Note that in Kott’s case the Government is not now defending its initial failure to turn over information to the defense. It does say in a footnote that it has now turned over a lot of information that it didn’t have to turn over, but it doesn’t say that any particular item shouldn’t be considered now because it wasn’t something that it was legally required to turn over before. This is consistent with the replacement prosecution team’s distancing itself from the things the prior team did. Pete Kott and Vic Kohring are out of jail because the second group of prosecutors decided to disclose information that the first group of prosecutors had failed to disclose. The second group of prosecutors will now be defending the convictions the first set of prosecutors obtained—at least the convictions of Kott and Kohring—but they apparently will not be defending the first team’s failure to turn over information to the Kott and Kohring defenses.

--Mark Regan

1 comment:

Unknown said...

If the government opposes a new trial for Pete Kott, but doesn't defend failure to provide information

Then the government is corrupt and supports the corrupt prosecution.

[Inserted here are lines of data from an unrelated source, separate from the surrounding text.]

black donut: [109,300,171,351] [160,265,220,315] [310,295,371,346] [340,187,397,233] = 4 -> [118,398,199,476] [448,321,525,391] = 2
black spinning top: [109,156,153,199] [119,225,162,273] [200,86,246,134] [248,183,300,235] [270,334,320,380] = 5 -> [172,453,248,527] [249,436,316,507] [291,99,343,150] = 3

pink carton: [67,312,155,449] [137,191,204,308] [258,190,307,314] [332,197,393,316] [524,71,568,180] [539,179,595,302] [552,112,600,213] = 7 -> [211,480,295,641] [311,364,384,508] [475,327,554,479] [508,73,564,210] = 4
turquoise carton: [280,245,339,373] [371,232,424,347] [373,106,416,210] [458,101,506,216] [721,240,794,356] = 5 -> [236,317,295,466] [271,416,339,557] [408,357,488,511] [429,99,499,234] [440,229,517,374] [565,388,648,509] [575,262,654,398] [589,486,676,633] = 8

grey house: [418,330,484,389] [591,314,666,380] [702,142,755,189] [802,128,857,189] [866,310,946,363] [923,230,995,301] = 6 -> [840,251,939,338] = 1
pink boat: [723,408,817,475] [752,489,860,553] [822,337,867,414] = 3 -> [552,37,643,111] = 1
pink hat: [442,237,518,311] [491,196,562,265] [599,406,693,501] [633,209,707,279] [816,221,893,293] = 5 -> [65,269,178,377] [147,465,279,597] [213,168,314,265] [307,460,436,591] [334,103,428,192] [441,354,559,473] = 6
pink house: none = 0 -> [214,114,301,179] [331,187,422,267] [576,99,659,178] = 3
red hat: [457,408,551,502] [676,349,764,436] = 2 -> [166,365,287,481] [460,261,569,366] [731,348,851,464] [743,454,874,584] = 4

When the prosecution is corrupt and commit malpractice and destruction of justice then the corrupt prosecutor gives the criminal a free get out of jail card.

The Constitution was written for a reason. If the prosecutor honors the Constitution to the letter then and only than can justice do its job.

The pprosecution gave OJ Simpson several get out of jail free cards.

Alaska's Office of the Attorney General lies and commits destruction of justice every day.

The question here is: Who are the criminals here?

L.B from Homer. Justice does not live in Alaska for the innocent or the criminal because we have corrupted criminals prosecuting criminals and judges that lie in their own court.

If one is writing a paper one should write about the total corruption from all of those who are the criminals in said government.